__Extract__:
Can You Get a Real Estate Investment Loan Under Your LLC? - Under 30 Wealth (2024)

You’re probably aware by now that banks make it hard for you to get a loan with an LLC. Usually when you first start out investing in real estate with an LLC, the bank will require you to personally guarantee the loan because the LLC doesn’t have established credit and history of income yet.

Learn –> How to Increase Your Income and Master Your Money (Saving, Investing, Taxes)

Therefore, the lender will look at your personal credit and income history to qualify your business for a loan and make you sign a personal guarantee so if the LLC defaults, the bank can come after your personal assets.

I had a professor back at Ohio State once who taught a course on banks and one thing he drilled into our heads was never sign a personal guarantee.

You’ll have to decide that on your own though because sometimes it’s the only option until you get your business established.

Ask yourself: how much risk are you exposing yourself to and any assets or equity you have if you personally guarantee a loan?

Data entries
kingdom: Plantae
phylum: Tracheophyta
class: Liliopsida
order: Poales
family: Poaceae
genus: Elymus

__Work instructions__:
1) According to the article on LLC real estate loans, why does a bank usually require a personal guarantee when you first start investing with an LLC?
2) Decide whether each statement agrees with the article on LLC real estate loans, and support each answer with the deciding words from the article: (a) The professor mentioned in the article taught a course on banks at Ohio State. (b) To qualify the business for a loan, the lender looks at the LLC's own credit history. (c) The article says a personal guarantee should be refused in every case.
3) Extend the article on LLC real estate loans, picking up after its final sentence.

__Answers to the tasks__:
1) The LLC doesn't have established credit and history of income yet.

2)
(a) Yes: "I had a professor back at Ohio State once who taught a course on banks."
(b) No: "the lender will look at your personal credit and income history to qualify your business for a loan."
(c) No: "You’ll have to decide that on your own though because sometimes it’s the only option until you get your business established."

3)
That being said, what are some ways you can build credit with an LLC or build its reputation and get loans without a personal guarantee?

Resources:

  • LEARN –>Real Estate Investing School – How to Make $100,000 from Real Estate

LLC Credit Line

Try to establish credit lines that will grow with the company.

For example, try to get a credit line that is based on a percentage of your receivables rather than a constant static amount. This way as your business grows, so does your credit line.

A bank will review your credit line annually most likely and will impose ceilings and restrictions so try to get a flexible borrowing relationship with your lender.

Starting out you’ll have to use the LLC Officer’s credit to gain approval under the business name but this can build credit for your LLC if you’re using the EIN or corporate tax number.

Talk to a lender to ensure you are building credit in the company’s name and establishing a history for the company.

Put a paid for property into an LLC to give the LLC some assets. This allows the LLC to have some LLC owned collateral to secure loans to.

It puts that paid for property at risk, but if you’re taking out loans, you better be a responsible borrower in the first place.

Sometimes an investment property, like in commercial lending situations, will suffice if it has good enough cash flow and signed leases by tenants prior to getting the loan.

The lender can base the loan on the net operating income to debt service ratio also known as the Debt Service Coverage Ratio (DSCR).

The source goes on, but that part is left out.